Why? Because the events no longer had a hold of me. It was just another thing that happened in my life that was horrible and it was up to me to find the lesson in it. Or not.
Once I was able to radically forgive myself, the events of abuse no longer had a hold on my heart. I could finally live open hearted. Completely.
I remember the moments of forgiving. Each one opening my heart just a little bigger. I cried a river and still do. To be free is a beautiful thing. To longer be bound by shame, regret, anger . . . but instead to only have love, empathy and compassion as my anchor.
Feeling Safe Again
There came a moment after some 40 years where I felt safe again.

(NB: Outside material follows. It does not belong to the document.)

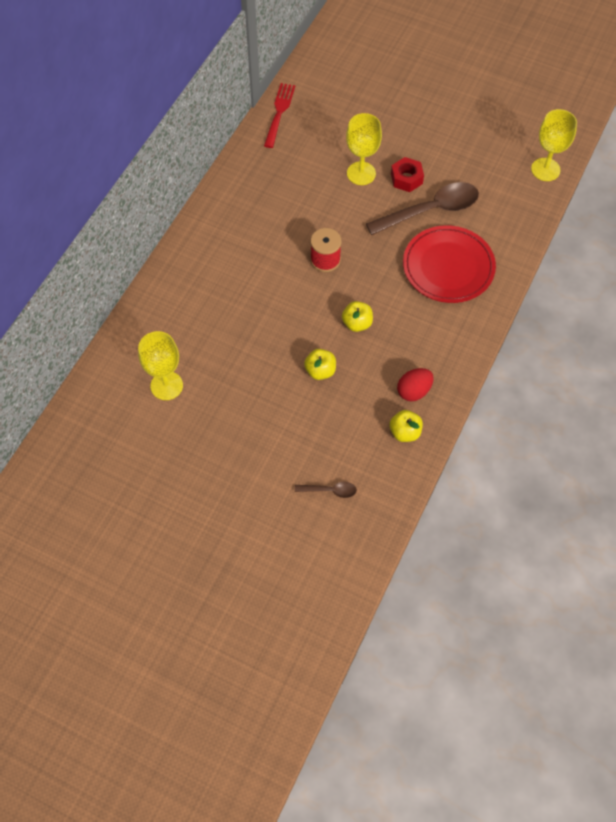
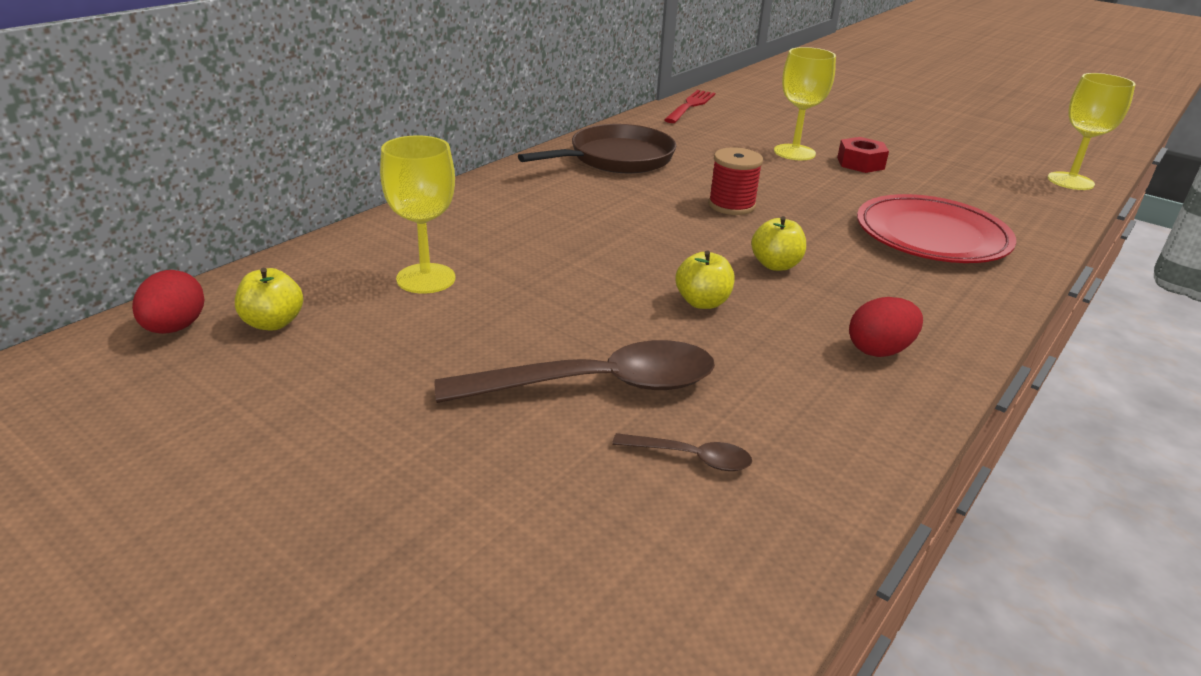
camera: 10 degrees right, 30 degrees down
(57, 460) = (175, 328): none -> red egg
(241, 214) = (616, 158): none -> brown pan
(405, 432) = (862, 399): yellow apple -> yellow apple (273, 323)
(430, 211) = (897, 189): brown spoon -> brown spoon (596, 385)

You can’t hurt me anymore.
Standing in my kitchen, the sun streaming in, kids laughing on the trampoline, flowers blooming just outside my window and a breeze making my tears feel cold on my cheeks . . . I finally felt safe for the first time. I knew I could not be hurt anymore. The past pain no longer existed, in that moment, I felt Divine protection that has never left me.
I am not alone.
I am loved and protected by the Divine.
Silence keeps our hearts closed. Silence is part of the healing process but needs to be broken for true healing to begin.
Seeking therapy is a good thing.
Everyone needs their own Melinda. When we share our story we invite others to share their story.
It took me a long time to forgive . . . but when I did, I understood what it means to love unconditionally. Even the bastards. (clearly I’m a work in progress.)
Freedom exists and it is seeing the beauty in this very moment. Not the past, not the future but now.
When we feel Divinely bulletproof, we can begin to live.